Meanwhile, a Gypsy family stumbles upon a secret meeting between French colonel Cresson and a masked Colonel Brand, with one of his men. The interrupted plotters pursue and kill the Gypsies, except for a young woman, Zara, who manages to hide. Afterwards, she starts to bury her dead parents, only to flee when another masked man appears. However, it turns out to be Pyecroft, whose face was disfigured by a bomb accident. He digs the graves and takes Zara under his protection.

In the British encampment, Zara spots one of her family's horses and tells Pyecroft that the murderers spoke English; the next day, three gypsies, with whom Zara was to have stayed, are found garroted. Sharpe's suspicions are aroused by the unexplained deaths and Brand's assumption that 'Pyecroft's gypsy' was among them. At this point, rifleman Harris is prime suspect and assigned to Sharpe's household while awaiting trial.

As their joint mission unfolds, Sharpe realises that Brand is a traitor and French spy, luring them in, in order to trap Ross for his knowledge of Wellington's plans.

Forewarned, Sharpe is able to turn the tables on the turncoat. After Sharpe's men capture the fort where the gunpowder is stored, he has Ross convene a court-martial, in which Brand is convicted and sentenced to death.
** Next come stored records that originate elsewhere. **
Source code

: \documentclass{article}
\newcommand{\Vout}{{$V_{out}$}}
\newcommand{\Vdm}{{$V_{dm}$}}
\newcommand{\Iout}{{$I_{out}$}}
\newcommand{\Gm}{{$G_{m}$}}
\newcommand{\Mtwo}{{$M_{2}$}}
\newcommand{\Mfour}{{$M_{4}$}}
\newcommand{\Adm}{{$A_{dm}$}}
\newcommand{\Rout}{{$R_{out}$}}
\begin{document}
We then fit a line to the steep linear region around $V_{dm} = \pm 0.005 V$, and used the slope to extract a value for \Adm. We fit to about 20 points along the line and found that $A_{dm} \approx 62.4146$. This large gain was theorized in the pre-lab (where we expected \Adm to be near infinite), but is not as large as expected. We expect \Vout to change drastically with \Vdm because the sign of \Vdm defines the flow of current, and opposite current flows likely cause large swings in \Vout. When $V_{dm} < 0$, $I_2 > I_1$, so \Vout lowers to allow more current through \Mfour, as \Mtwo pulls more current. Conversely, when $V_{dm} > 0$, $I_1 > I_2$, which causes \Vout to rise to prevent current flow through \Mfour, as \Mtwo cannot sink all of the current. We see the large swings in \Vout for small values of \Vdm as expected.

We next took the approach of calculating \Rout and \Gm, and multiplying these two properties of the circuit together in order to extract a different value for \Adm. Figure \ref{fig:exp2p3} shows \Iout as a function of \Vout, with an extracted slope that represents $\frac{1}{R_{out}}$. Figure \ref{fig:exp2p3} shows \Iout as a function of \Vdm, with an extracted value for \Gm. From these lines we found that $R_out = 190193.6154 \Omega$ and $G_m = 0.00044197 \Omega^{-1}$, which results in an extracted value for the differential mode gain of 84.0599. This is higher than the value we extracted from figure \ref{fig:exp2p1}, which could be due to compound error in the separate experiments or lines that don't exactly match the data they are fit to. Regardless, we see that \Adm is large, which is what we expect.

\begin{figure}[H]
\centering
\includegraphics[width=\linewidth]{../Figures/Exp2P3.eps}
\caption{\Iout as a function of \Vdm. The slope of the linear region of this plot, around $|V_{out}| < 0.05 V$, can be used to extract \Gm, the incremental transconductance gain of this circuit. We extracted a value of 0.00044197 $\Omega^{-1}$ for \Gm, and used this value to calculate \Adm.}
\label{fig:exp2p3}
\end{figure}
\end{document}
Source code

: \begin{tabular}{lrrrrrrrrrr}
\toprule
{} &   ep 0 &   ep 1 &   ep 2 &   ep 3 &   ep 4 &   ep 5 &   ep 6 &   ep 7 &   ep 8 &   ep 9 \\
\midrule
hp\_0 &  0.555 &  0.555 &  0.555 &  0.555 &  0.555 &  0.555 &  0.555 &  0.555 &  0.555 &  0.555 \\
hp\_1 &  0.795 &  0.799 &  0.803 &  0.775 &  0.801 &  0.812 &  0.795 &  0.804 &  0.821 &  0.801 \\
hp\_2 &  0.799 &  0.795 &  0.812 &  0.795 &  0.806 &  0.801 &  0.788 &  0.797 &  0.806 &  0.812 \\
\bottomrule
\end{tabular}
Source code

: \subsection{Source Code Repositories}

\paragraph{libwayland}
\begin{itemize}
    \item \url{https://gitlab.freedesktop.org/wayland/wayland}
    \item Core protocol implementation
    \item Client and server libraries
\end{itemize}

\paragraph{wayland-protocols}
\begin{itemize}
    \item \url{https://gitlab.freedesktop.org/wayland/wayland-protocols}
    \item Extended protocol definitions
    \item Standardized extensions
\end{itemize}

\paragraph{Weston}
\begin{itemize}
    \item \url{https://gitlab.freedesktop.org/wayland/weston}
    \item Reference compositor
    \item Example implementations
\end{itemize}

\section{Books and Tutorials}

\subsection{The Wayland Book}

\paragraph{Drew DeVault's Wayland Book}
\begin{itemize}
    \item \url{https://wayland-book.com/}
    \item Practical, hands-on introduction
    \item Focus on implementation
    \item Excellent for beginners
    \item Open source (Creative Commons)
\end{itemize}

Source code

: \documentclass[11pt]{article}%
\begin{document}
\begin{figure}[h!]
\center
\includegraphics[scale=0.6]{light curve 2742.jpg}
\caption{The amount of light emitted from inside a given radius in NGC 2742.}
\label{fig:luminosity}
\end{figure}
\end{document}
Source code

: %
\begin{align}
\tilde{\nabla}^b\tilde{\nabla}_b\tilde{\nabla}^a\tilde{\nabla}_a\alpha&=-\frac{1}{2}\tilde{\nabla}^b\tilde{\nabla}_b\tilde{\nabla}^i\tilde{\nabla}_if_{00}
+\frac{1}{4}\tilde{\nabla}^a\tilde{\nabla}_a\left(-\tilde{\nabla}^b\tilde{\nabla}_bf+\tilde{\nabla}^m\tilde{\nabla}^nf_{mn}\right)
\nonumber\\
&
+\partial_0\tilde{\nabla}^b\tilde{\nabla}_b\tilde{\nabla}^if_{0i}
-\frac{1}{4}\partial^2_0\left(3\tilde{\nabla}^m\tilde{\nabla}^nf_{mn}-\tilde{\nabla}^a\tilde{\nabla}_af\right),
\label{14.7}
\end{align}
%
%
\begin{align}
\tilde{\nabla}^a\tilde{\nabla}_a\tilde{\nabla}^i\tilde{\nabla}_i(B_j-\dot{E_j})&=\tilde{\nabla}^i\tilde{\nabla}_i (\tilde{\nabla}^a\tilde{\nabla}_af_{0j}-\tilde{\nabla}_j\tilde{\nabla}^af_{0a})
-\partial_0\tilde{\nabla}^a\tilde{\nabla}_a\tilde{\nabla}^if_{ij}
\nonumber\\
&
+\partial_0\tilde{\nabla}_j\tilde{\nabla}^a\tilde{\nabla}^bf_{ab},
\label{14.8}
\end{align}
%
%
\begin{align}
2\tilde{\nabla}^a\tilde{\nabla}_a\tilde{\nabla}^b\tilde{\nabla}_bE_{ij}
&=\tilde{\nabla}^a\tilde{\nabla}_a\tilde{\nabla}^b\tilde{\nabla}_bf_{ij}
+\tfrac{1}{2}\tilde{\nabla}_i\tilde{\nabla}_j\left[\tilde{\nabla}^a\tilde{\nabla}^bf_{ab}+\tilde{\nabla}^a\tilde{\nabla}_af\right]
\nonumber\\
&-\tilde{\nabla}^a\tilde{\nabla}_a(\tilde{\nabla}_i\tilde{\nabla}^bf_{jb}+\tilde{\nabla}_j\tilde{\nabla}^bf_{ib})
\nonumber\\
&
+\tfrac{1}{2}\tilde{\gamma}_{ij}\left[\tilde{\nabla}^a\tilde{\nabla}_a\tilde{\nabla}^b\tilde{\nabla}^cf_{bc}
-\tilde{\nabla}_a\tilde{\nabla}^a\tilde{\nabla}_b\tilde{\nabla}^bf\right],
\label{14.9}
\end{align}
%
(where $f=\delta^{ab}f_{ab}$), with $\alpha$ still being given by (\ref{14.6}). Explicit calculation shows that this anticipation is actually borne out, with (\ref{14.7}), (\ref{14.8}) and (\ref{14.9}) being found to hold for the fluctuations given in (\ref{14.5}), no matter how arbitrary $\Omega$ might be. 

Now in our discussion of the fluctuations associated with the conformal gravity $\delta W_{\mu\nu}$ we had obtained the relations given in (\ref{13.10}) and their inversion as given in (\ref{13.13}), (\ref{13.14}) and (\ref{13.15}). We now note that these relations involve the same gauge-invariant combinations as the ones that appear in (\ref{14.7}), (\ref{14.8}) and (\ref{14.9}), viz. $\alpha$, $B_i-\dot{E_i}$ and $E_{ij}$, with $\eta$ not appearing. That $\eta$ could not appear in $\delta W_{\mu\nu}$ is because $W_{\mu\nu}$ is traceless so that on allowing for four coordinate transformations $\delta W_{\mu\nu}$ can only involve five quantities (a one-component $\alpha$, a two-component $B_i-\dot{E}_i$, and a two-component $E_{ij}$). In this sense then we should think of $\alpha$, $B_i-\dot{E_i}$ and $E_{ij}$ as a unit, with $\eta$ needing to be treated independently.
Brand berates Sharpe and tells him that soon he will need him. As Colonel Cresson retakes the fort. Brand goads Sharpe enough to provoke a sharp push, Brand, sitting on the lip of a well falls into it and dies. The British blow up the magazine and escape, while Brand's men are given the opportunity to redeem themselves by acting as a rear guard to hold off the attacking French forces.

The men return to HQ, for Sharpe to reunite with his wife, who has been flirting with fop and seducer, journalist Shellington. Attracted by his more civilised etiquette and poetry. Harris, acting as manservant is able to prevent any hanky panky. Pyecroft and Zara become engaged. Sharpe leads his chosen men out into the field, and takes one last look back.